Here's an example using pandas
and xmltodict
import pandas as pd
import xmltodict
from pathlib import Path
xmldict = xmltodict.parse(Path("johnny.xml").read_text())
# unpack the names/text content from document.infon
xmldict["collection"]["document"]["infon"] = dict(
list(row.values())
for row in xmldict["collection"]["document"]["infon"]
)
# unpack the names/text content from annotation dicts
xmldict["collection"]["document"]["passage"]["annotation"] = [
{ key: val for key, val in row.items() if key != "infon" } |
{ col["@key"]: col.get("#text") for col in row["infon"] }
for row in xmldict["collection"]["document"]["passage"]["annotation"]
]
# use `.json_normalize()` to create a dataframe
# `.explode()` turns each annotation into its own row
df = (
pd.json_normalize(xmldict)
.explode("collection.document.passage.annotation")
)
# remove annotations column
# use `.json_normalize()` to create dataframe from annotation dicts
# concat/combine the columns with original dataframe
df = pd.concat(
[
df.drop(columns="collection.document.passage.annotation"),
pd.json_normalize(df["collection.document.passage.annotation"])
.set_index(df.index)
],
axis=1
)
You can rename/remove columns as desired:
>>> df.columns
Index(['collection.source', 'collection.date', 'collection.key',
'collection.document.id', 'collection.document.infon.tt_curatable',
'collection.document.infon.tt_version',
'collection.document.infon.tt_round',
'collection.document.passage.offset',
'collection.document.passage.text',
'@id', 'text', 'type', 'identifier', 'annotator', 'updated_at',
'location.@offset', 'location.@length'],
dtype='object')
>>> df[["@id", "text", "type", "identifier"]]
@id text type identifier
0 1 Johnny names first_name
0 3 pizza and chocolate food None
0 4 Italy location europe
0 2 Emily names first_name
[UPDATE]:
Possible alternative approach with the use of |
for row in xmldict["collection"]["document"]["passage"]["annotation"]:
row.update(
{ col["@key"]: col.get("#text") for col in row["infon"] }
)
row.pop("infon", None)
What happens is row
goes from:
{'@id': '1',
'infon': [
{'@key': 'type', '#text': 'names'},
{'@key': 'identifier', '#text': 'first_name'},
{'@key': 'annotator', '#text': 'annotator_1'},
{'@key': 'updated_at', '#text': '2023-01-22T22:12:56Z'}],
'location': {'@offset': '0', '@length': '6'},
'text': 'Johnny'}
Into:
{'@id': '1',
'type': 'names',
'identifier': 'first_name',
'annotator': 'annotator_1',
'updated_at': '2023-01-22T22:12:56Z',
'location': {'@offset': '0', '@length': '6'},
'text': 'Johnny'}
Each dict inside row["infon"]
is "unpacked" the the key/text values are "merged" into the top-level.
The infon
key is then removed.
The reason xmltodict
uses @key
/#text
is to avoid name-clashes.
If there was an inner {"@key": "text", ...}
in this example, merging it into the top-level would overwrite the existing "text": "Johnny"

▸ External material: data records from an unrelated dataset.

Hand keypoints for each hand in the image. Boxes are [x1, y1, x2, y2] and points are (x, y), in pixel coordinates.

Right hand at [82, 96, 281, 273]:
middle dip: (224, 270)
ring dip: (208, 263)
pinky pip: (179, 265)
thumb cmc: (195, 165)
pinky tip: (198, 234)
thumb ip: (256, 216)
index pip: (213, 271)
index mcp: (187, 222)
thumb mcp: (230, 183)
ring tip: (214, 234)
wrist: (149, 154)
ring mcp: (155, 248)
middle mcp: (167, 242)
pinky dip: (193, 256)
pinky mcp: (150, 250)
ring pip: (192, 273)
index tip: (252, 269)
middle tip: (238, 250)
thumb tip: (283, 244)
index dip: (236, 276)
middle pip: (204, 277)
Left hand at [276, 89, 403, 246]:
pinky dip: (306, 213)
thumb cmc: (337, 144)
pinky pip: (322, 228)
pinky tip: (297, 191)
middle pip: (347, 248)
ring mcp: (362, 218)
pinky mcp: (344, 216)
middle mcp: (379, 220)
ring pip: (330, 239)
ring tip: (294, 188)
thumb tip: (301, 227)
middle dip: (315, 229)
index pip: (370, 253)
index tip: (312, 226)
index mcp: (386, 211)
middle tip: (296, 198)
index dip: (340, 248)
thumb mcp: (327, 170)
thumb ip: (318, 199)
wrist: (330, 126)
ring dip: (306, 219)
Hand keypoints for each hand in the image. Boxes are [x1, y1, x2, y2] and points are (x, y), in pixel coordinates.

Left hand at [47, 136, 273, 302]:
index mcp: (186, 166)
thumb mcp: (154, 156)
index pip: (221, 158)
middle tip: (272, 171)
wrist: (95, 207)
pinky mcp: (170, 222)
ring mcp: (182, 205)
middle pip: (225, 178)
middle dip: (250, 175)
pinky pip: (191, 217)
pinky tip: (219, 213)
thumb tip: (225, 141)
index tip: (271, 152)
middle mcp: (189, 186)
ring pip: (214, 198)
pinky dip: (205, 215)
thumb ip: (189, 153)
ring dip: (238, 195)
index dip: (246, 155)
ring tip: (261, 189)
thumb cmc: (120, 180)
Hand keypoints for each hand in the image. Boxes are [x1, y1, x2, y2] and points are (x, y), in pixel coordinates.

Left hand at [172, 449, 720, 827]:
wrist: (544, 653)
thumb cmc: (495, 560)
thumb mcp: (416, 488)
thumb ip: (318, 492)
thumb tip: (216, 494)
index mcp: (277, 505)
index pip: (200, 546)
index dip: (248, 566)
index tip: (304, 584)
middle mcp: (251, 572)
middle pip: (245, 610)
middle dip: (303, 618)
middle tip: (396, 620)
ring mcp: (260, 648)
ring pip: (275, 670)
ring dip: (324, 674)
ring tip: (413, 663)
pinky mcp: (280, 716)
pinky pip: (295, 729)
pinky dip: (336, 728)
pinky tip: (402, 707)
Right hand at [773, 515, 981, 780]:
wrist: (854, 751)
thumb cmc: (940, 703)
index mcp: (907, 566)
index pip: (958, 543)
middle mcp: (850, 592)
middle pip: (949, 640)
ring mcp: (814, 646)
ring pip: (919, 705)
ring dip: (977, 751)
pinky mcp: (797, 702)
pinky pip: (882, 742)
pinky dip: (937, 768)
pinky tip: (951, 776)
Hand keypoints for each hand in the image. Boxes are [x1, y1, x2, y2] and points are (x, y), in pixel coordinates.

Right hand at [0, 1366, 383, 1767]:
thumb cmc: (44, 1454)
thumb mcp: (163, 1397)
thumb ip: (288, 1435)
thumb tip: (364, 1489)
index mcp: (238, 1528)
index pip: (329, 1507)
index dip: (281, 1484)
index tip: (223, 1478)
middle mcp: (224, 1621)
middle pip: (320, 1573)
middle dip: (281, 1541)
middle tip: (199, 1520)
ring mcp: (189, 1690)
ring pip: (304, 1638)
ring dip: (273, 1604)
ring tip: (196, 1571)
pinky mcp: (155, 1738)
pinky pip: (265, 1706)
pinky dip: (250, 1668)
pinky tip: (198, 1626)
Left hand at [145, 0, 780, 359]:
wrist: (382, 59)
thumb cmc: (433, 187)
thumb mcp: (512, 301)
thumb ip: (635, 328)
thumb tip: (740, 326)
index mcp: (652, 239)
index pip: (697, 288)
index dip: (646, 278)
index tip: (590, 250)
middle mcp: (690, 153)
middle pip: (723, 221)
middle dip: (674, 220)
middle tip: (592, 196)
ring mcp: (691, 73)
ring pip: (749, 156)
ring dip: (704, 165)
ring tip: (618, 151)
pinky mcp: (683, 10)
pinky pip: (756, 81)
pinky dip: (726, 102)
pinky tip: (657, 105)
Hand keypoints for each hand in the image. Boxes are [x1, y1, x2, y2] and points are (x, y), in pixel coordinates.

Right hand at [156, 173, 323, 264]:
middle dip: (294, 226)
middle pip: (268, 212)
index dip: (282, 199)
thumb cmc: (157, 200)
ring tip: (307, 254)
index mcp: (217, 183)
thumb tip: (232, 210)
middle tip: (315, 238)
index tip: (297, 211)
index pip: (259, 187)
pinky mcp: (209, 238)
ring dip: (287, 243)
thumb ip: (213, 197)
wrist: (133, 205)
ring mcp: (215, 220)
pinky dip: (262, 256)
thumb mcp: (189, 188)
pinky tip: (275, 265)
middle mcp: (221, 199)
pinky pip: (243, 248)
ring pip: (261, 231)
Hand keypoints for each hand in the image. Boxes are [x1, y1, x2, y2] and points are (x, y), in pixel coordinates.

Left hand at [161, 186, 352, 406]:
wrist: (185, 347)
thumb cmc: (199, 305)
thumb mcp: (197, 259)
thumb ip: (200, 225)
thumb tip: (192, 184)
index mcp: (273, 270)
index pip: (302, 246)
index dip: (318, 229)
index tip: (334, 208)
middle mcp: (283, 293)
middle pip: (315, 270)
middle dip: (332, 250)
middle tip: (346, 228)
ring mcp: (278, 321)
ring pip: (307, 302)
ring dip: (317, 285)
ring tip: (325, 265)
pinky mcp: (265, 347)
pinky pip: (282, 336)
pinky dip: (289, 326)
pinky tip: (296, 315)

If this is a concern you could prepend annotation.
to the keys so you instead end up with:
{'@id': '1',
'annotation.type': 'names',
'annotation.identifier': 'first_name',
'annoation.annotator': 'annotator_1',
'annotation.updated_at': '2023-01-22T22:12:56Z',
'location': {'@offset': '0', '@length': '6'},
'text': 'Johnny'}
Which is probably what I should have done in the initial example.